Your data is secured with Eleos health

The security of your data is our top priority. We are committed to providing a highly secure, HIPAA compliant environment that you can trust.

We take compliance seriously

Eleos Health’s security model and controls are based on international protocols and standards, and adhere to industry best practices. To support our customers’ security and compliance needs, Eleos Health has invested significantly in compliance accreditations and has contracted with an independent third-party agency that conducts annual penetration testing and automatically monitors our product for security vulnerabilities via external tools and auditors.

Eleos Health has successfully passed the rigorous external audit of SOC 2 Type II + HITRUST, leveraging the collaboration between AICPA and HITRUST, resulting in the highest level of security in the healthcare industry.

Eleos Health’s security team would be happy to answer any questions at:
[email protected]

Security, privacy, and compliance

Eleos Health is a unique, AI-assisted platform for therapists. There is nothing more personal than therapy, which is why we are extremely careful to protect personal health information (PHI). Eleos Health is HIPAA compliant, and upholds the highest standards of privacy and data protection. On this page, you can find our Privacy Policy and Business Associates Agreement (BAA).

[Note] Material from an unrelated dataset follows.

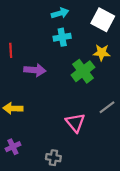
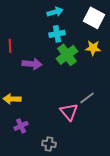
green cross: (83, 71) -> (67, 55), moved
gray line: (107, 107) -> (87, 98), moved
purple cross: (13, 147) -> (21, 126), moved

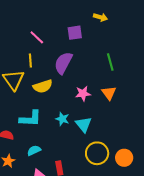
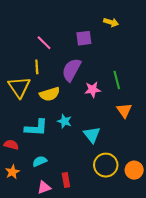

We take consumers data seriously

We understand that trust is critical when it comes to consumer/clinician relationships, so we do not take any shortcuts to protect your consumers’ information. Our entire platform is HIPAA compliant and held to the highest privacy standards, including the encryption of data on record, in transit, and at rest. We don’t stop with HIPAA and take additional steps to ensure the safety of your data, among which are:

Continuous monitoring of our system

Internal and
external audits

Highly complex passwords, strict policies and 2FA

A thorough architecture and organizational governance

Our technology team

led by our Chief Technology Officer, are alumni of the IDF’s Center of Encryption and Cyber Security, one of the most prestigious centers for information security in the world.

How do we handle PHI?

Once a clinician starts using our system, the PHI goes through the following process:

Captured -> Encrypted -> Analyzed -> Populated back into the clinician’s dashboard for a predefined amount of days -> After that period, the information can be de-identified/deleted upon request, depending on state and federal laws.

What is the initial storage period and what happens after?

We may retain de-identified data (audio only) in order to ensure and improve the accuracy of our system. In the event that we use your de-identified information to improve our system’s performance, the handling of that information will be carried out only by the members of our clinical review team who are data protection professionals. All other Eleos Health employees have no access to this data.

Do you sell the de-identified data?

We do not sell or license information, or any other form of data to anyone.

What about informed consent from my consumers?

You are responsible for obtaining consent from your clients to record sessions. The rules and laws governing the recording of patient sessions can differ by jurisdiction and the provider’s credentials. It is your responsibility to know which laws apply to you, your practice, and the records you maintain. Lastly, it is important for you to know that several academic studies have shown that the vast majority of clients see the value in recording their sessions, and for the most part, you should not encounter resistance in asking for their consent.